Sunday, January 17, 2010

Changing it up

Variety is the spice of exercise

Trying to get ready for a marathon without a clue is quite easy, you listen to every opinion and make your own road. Having set my sights on Seattle's Rock and Roll Marathon June 26th, I am living in a deluge of information. The sheer volume and breadth of opinions on preparation is daunting. It causes me to take a little here, and a little there, overall it feels as if I am treading in ignorantly and proceeding on what "I" think I should do.

Eric Sach of The Balanced Athlete says that there will be hills. On reflection it seems reasonable, that in Seattle one might encounter hills. I've been running on level ground though - the Valley of Target Heart Rate.






You can see that when the elevation is not changing much that I can maintain a heart rate quite nicely. Small adjustments in speed will drop or raise it, and with the workload steady, control seems easy.
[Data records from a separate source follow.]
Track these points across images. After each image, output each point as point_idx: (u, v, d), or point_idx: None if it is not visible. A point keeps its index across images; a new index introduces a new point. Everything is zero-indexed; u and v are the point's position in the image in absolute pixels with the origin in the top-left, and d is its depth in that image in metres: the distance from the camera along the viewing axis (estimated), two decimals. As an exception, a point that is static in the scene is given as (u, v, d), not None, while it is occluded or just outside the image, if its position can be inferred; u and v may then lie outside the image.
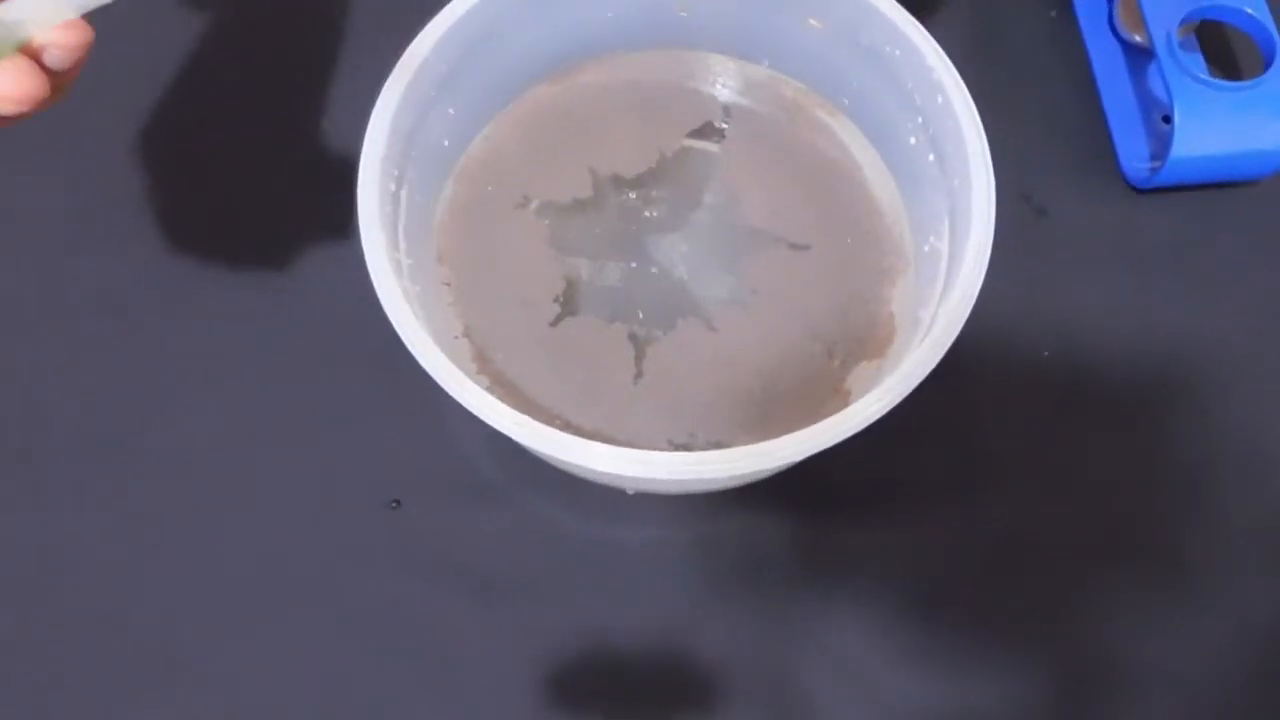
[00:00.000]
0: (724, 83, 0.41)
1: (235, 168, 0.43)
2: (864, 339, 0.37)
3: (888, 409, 0.31)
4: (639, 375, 0.37)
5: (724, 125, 0.40)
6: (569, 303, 0.38)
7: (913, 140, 0.37)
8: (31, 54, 0.27)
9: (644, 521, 0.38)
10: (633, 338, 0.38)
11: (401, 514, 0.38)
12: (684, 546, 0.38)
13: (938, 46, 0.34)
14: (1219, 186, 0.42)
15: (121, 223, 0.42)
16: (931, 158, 0.36)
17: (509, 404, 0.31)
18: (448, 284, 0.38)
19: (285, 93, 0.44)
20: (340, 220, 0.41)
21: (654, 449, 0.30)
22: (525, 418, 0.30)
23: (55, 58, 0.27)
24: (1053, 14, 0.45)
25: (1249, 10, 0.40)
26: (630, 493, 0.37)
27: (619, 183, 0.40)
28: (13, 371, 0.40)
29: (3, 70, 0.26)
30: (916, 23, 0.35)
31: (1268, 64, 0.39)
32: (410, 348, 0.31)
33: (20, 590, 0.37)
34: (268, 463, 0.38)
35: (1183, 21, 0.40)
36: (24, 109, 0.27)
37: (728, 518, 0.38)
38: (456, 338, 0.37)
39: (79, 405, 0.39)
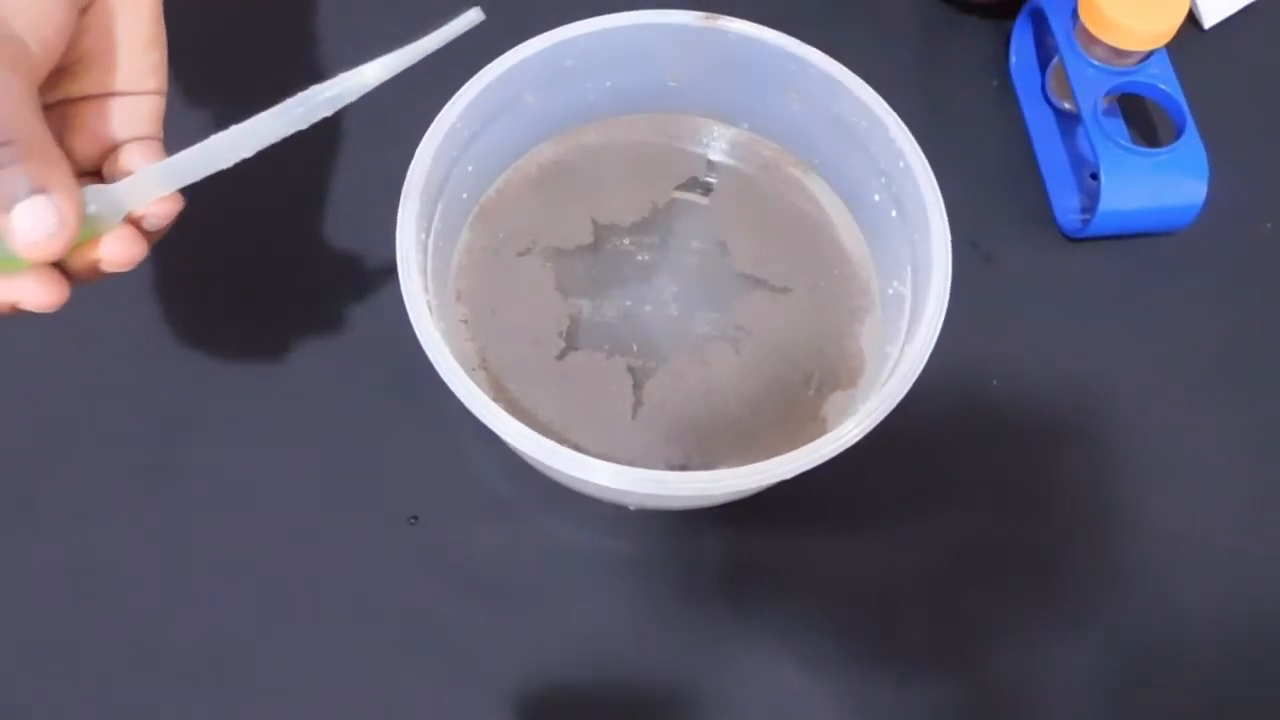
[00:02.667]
0: (709, 143, 0.46)
1: (283, 221, 0.46)
2: (837, 371, 0.42)
3: (863, 435, 0.35)
4: (638, 404, 0.41)
5: (710, 180, 0.45)
6: (573, 338, 0.42)
7: (877, 197, 0.42)
8: (133, 222, 0.31)
9: (644, 535, 0.42)
10: (631, 370, 0.42)
11: (419, 528, 0.41)
12: (680, 558, 0.41)
13: (898, 119, 0.40)
14: (1142, 236, 0.47)
15: (178, 261, 0.45)
16: (894, 213, 0.41)
17: (532, 430, 0.35)
18: (465, 321, 0.42)
19: (327, 152, 0.47)
20: (373, 266, 0.45)
21: (653, 469, 0.35)
22: (548, 440, 0.35)
23: (152, 224, 0.31)
24: (995, 84, 0.51)
25: (1162, 86, 0.46)
26: (632, 509, 0.41)
27: (616, 230, 0.44)
28: (60, 395, 0.43)
29: (114, 239, 0.30)
30: (880, 99, 0.40)
31: (1179, 133, 0.45)
32: (445, 378, 0.35)
33: (59, 600, 0.40)
34: (297, 481, 0.42)
35: (1105, 94, 0.46)
36: (126, 270, 0.31)
37: (715, 531, 0.42)
38: (474, 369, 0.41)
39: (122, 426, 0.42)
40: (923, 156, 0.39)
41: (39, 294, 0.29)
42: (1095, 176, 0.46)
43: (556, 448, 0.35)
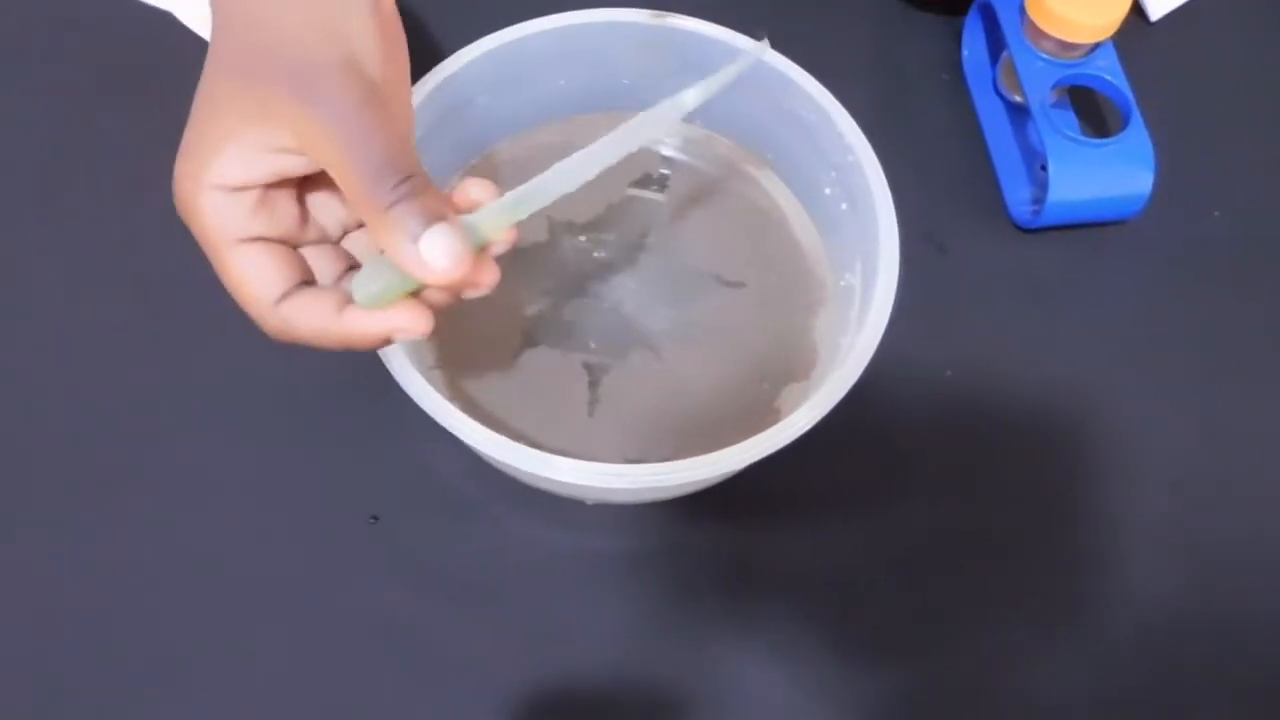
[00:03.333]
0: (663, 140, 0.46)
1: None
2: (791, 364, 0.43)
3: (813, 424, 0.36)
4: (595, 400, 0.42)
5: (665, 173, 0.46)
6: (530, 336, 0.43)
7: (828, 191, 0.42)
8: (484, 249, 0.32)
9: (603, 531, 0.42)
10: (587, 366, 0.42)
11: (380, 527, 0.41)
12: (639, 551, 0.42)
13: (846, 113, 0.40)
14: (1092, 226, 0.48)
15: (126, 261, 0.45)
16: (844, 206, 0.41)
17: (486, 428, 0.35)
18: (422, 321, 0.42)
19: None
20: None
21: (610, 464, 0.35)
22: (502, 436, 0.35)
23: (499, 250, 0.33)
24: (946, 78, 0.51)
25: (1108, 78, 0.46)
26: (589, 503, 0.42)
27: (571, 228, 0.45)
28: (15, 398, 0.43)
29: (481, 266, 0.31)
30: (829, 94, 0.40)
31: (1126, 122, 0.46)
32: (397, 378, 0.35)
33: (13, 603, 0.40)
34: (257, 482, 0.42)
35: (1053, 86, 0.46)
36: (484, 293, 0.32)
37: (676, 525, 0.42)
38: (431, 368, 0.42)
39: (81, 429, 0.42)
40: (870, 149, 0.39)
41: (414, 322, 0.31)
42: (1045, 168, 0.46)
43: (509, 443, 0.35)
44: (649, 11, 0.41)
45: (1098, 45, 0.46)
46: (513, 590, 0.41)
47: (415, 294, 0.31)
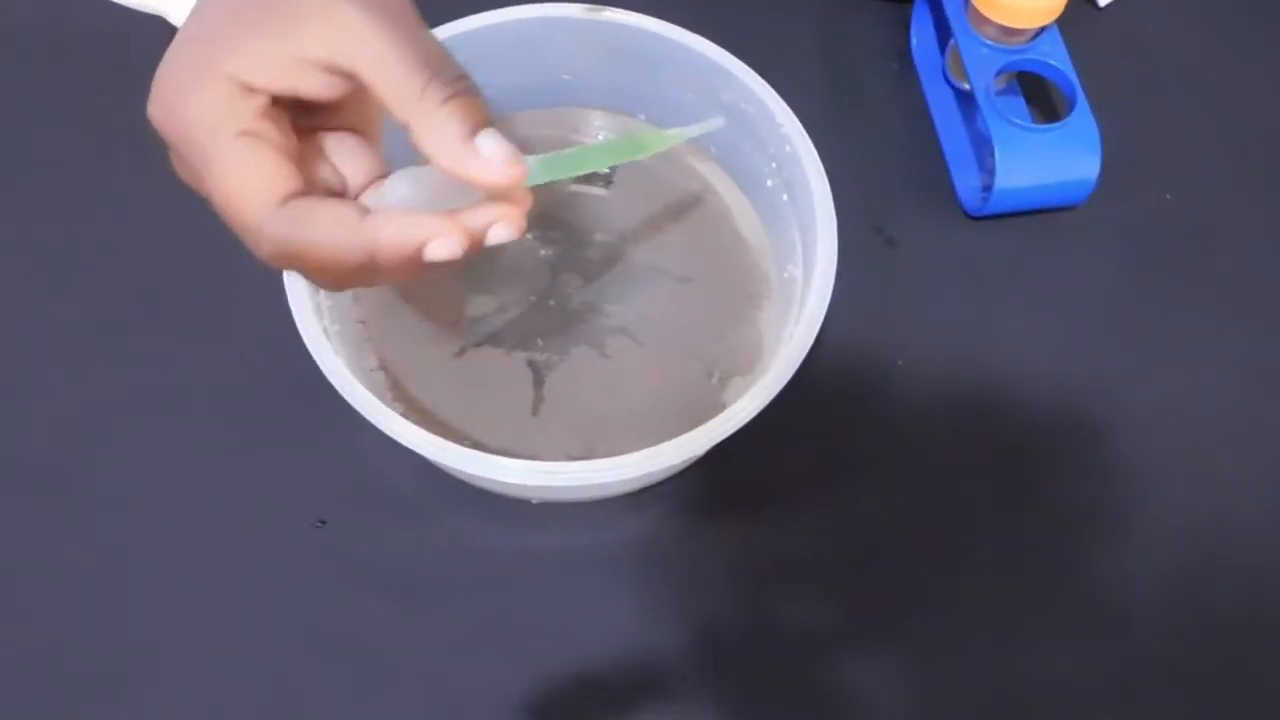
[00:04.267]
0: (606, 135, 0.46)
1: (177, 220, 0.44)
2: (737, 358, 0.42)
3: (753, 415, 0.36)
4: (540, 399, 0.41)
5: (608, 171, 0.45)
6: (473, 334, 0.42)
7: (770, 183, 0.42)
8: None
9: (550, 529, 0.42)
10: (532, 364, 0.42)
11: (327, 532, 0.41)
12: (588, 549, 0.41)
13: (784, 104, 0.40)
14: (1042, 212, 0.48)
15: (61, 262, 0.45)
16: (785, 197, 0.41)
17: (424, 429, 0.35)
18: (363, 321, 0.42)
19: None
20: (265, 267, 0.45)
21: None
22: (435, 437, 0.35)
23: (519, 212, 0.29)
24: (895, 67, 0.51)
25: (1053, 63, 0.46)
26: (535, 502, 0.41)
27: (517, 226, 0.44)
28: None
29: (519, 200, 0.29)
30: (765, 84, 0.40)
31: (1071, 107, 0.45)
32: (332, 380, 0.35)
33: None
34: (201, 489, 0.42)
35: (998, 73, 0.46)
36: (512, 236, 0.29)
37: (625, 522, 0.42)
38: (373, 370, 0.41)
39: (19, 431, 0.42)
40: (808, 140, 0.39)
41: (451, 234, 0.27)
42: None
43: (446, 444, 0.35)
44: (584, 5, 0.41)
45: (1043, 30, 0.46)
46: (462, 591, 0.41)
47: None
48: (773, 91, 0.40)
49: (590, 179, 0.45)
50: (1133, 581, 0.42)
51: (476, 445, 0.40)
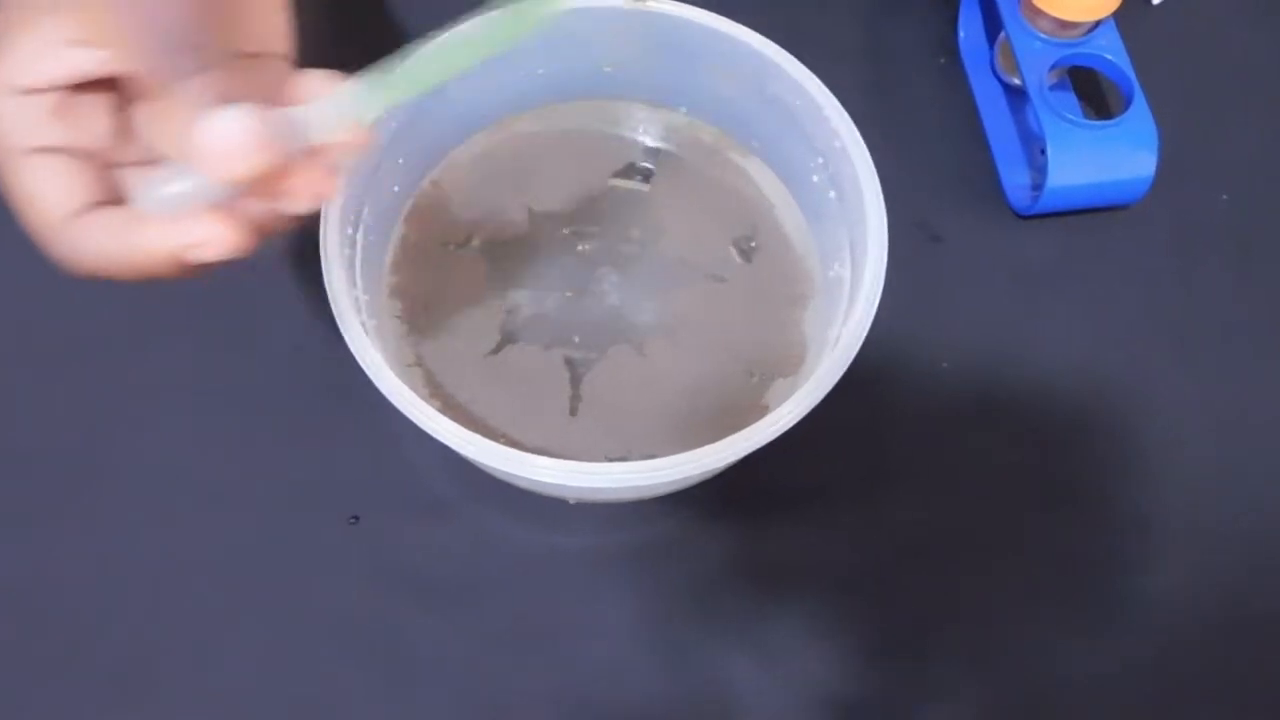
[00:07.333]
0: (646, 129, 0.45)
1: None
2: (779, 358, 0.41)
3: (798, 419, 0.35)
4: (577, 397, 0.41)
5: (648, 166, 0.44)
6: (510, 331, 0.42)
7: (815, 179, 0.41)
8: (318, 154, 0.27)
9: (586, 530, 0.41)
10: (569, 362, 0.41)
11: (360, 528, 0.41)
12: (624, 551, 0.41)
13: (833, 97, 0.39)
14: (1093, 211, 0.46)
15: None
16: (832, 194, 0.40)
17: (459, 425, 0.34)
18: (399, 317, 0.42)
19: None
20: (304, 262, 0.44)
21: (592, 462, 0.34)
22: (474, 434, 0.34)
23: (341, 158, 0.28)
24: (942, 61, 0.50)
25: (1109, 57, 0.45)
26: (572, 502, 0.41)
27: (554, 220, 0.43)
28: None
29: (302, 168, 0.26)
30: (813, 76, 0.39)
31: (1128, 103, 0.44)
32: (370, 376, 0.34)
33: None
34: (236, 484, 0.41)
35: (1052, 67, 0.45)
36: (311, 207, 0.27)
37: (661, 524, 0.41)
38: (409, 366, 0.41)
39: (54, 431, 0.42)
40: (857, 135, 0.38)
41: (215, 234, 0.26)
42: (1044, 152, 0.45)
43: (485, 442, 0.34)
44: (628, -3, 0.40)
45: (1098, 24, 0.45)
46: (496, 591, 0.40)
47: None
48: (821, 85, 0.39)
49: (628, 174, 0.44)
50: (1177, 587, 0.41)
51: (512, 443, 0.39)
I know that 26 miles on hilly terrain is not the same as 5 level straight miles. Now comes the challenge of the marathon - the only way to complete the marathon is to maintain a sustainable heart rate. The above run is at target heart rate and as you can see, the elevation change is give or take 20 feet. The spikes in the elevation readings above are typical errors due to the limited accuracy of GPS altitude measurement.

Hills toss in a whole new element of challenge:






You can see the predicament - maintaining a reasonable heart rate is a tough to say the least. During this course I ran the whole way, I did not maintain the same speed, but I maintained the same pace throughout - only shortening the steps to keep my heart rate down.